The film’s hollow philosophy comes to the fore when Neo and Smith confront each other one last time within the Matrix. Smith asks Neo what he is fighting for, and declares that concepts like truth, freedom, peace and love are all as illusory and artificial as the Matrix; we cannot escape the Matrix, even if we destroy the machines, because ultimately it resides in our minds. “Why do you persist?” asks Smith. “Because I choose to,” says Neo. And that’s that. There is no transcendence, there is nothing deeper to fight for. There is only choice. The problem is, the previous film already raised all sorts of doubts regarding free will in the first place, suggesting it might be just a matter of biochemical cause and effect.
To be fair, if trivial, the special effects are very good, but the film as a whole is bleak and depressing, except when it’s just laughable, as when one character’s death scene goes on for what seems like forever.
Even the obligatory happy ending feels just wrong. For one thing, this film is so preoccupied with the machines’ invasion of Zion — a tour de force of noisy, violent eye candy, to be sure — that all those people trapped in the pods have been more or less forgotten. (Of course, most of them probably wouldn’t want to leave the comfort of the virtual world for the drab ‘real world’ depicted in these films anyway. Like the Hebrews of Moses’ day, given a choice between a slavery with fleshpots and a desert without them, they might very well take the slavery.)
It is also simply impossible to believe that centuries of mutual hatred and all-out war can stop on a dime the way they supposedly do here. Imagine what the Star Wars trilogy would have been like if Luke Skywalker had killed Darth Vader but left the Emperor in charge, trusting him to be nice to the Rebels, and trusting the Rebels to go along with his plan even though he never shared it with them — that, in a nutshell, is kind of how this story ends.
More to the point, and somewhat curiously, the conclusion to this film also brings to mind the ending of Pleasantville, Gary Ross’s Gnostic parable about a black-and-white sitcom that turns to colour. Like that other film, The Matrix Revolutions is about breaking the cycle of conflict and resolution, whether of the episodic or messianic variety, and becoming content with an open-ended future in which anything can happen.

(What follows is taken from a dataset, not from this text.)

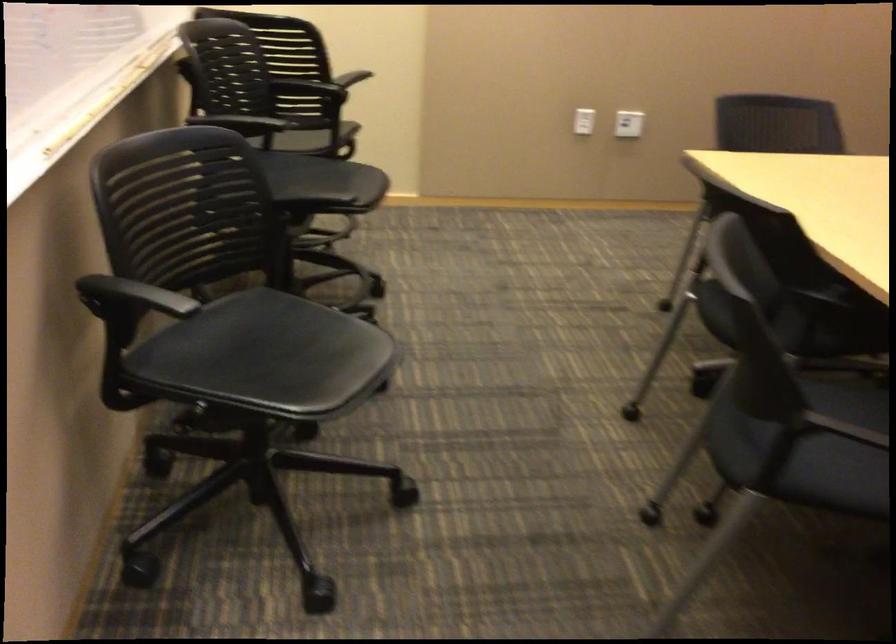
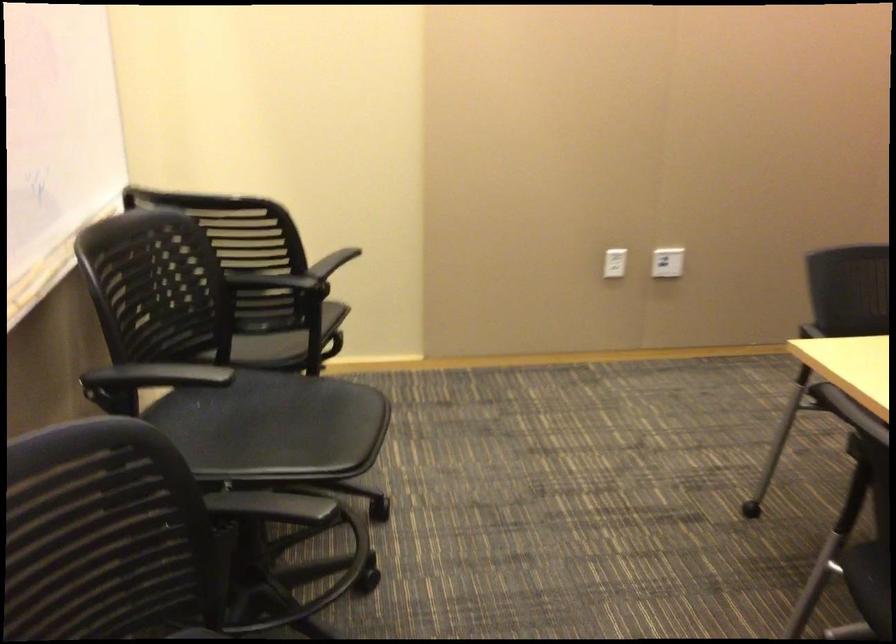
Question: How did the camera likely rotate?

And like that other film, The Matrix Revolutions ends with a pretty picture of artificial people sitting on a park bench in an artificial world and thinking incredibly optimistic thoughts just because that’s how movies are supposed to end. We in the audience are not supposed to dwell too much on the fact that the situation at the end of each of these films is terribly unstable, and the future for these characters actually looks pretty bleak.

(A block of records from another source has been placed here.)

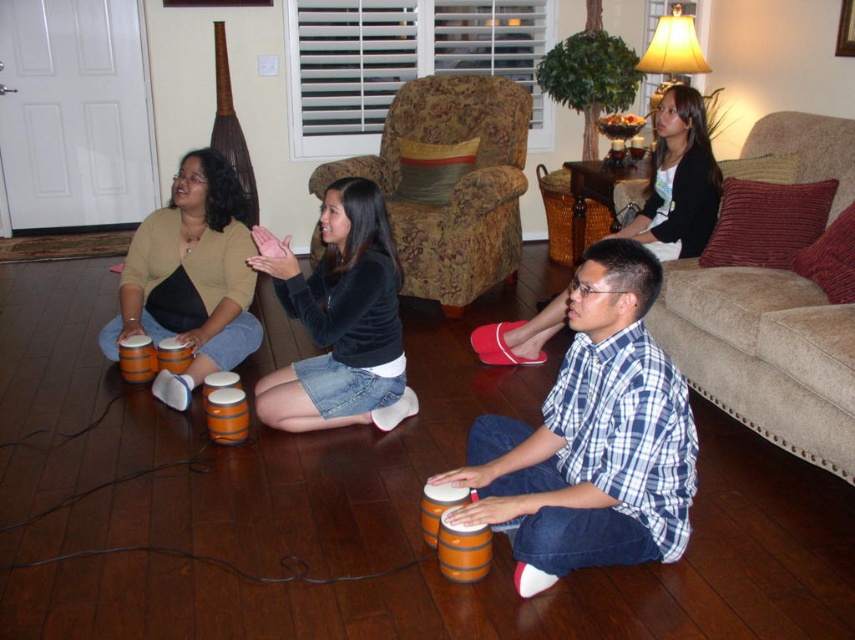
You are a photographer trying to capture a closeup of both the black matte skirt at center and the plaid cotton shirt at center. Given their sizes, which one should you zoom in on first to ensure both are in focus?

The black matte skirt at center is larger in size than the plaid cotton shirt at center, so you should zoom in on the plaid cotton shirt at center first to ensure both are in focus.

You are standing at point [219,301] and want to move to the living room entrance located at point [500,440]. Is the entrance directly in front of you?

Yes, the entrance at point [500,440] is directly in front of you because it is located in front of your current position at point [219,301].

You are a photographer setting up for a group photo. You notice two items at the center of the scene, the black matte skirt at center and the plaid cotton shirt at center. Which one is positioned to the left side of the other?

The black matte skirt at center is to the left of the plaid cotton shirt at center.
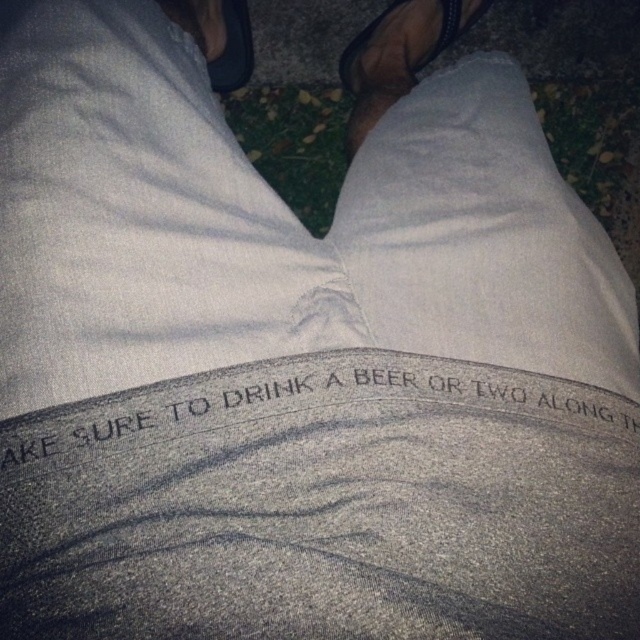
Between point (580, 416) and point (444, 36), which one is positioned behind?

The point (444, 36) is more distant.

Which is behind, point (337, 385) or point (381, 16)?

Positioned behind is point (381, 16).

Where is `black textured text at center`? black textured text at center is located at coordinates (305, 410).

No doubt some Christians will get excited over the cruciform pose that Neo strikes in one of the film’s more climactic moments, or the fact that he and Trinity fly a ship called the Logos, but the film lacks any real substance to support these allusions. The story is over, and nothing has been resolved. What’s more, it is the machines, not the people, who get the last word. And who, four years ago, as a triumphant Neo left threatening voicemail messages for the Matrix and flew up, up and away to the pounding rock beat of Rage Against the Machine, could have predicted that? Pity the youth pastors who must now make sense of all this.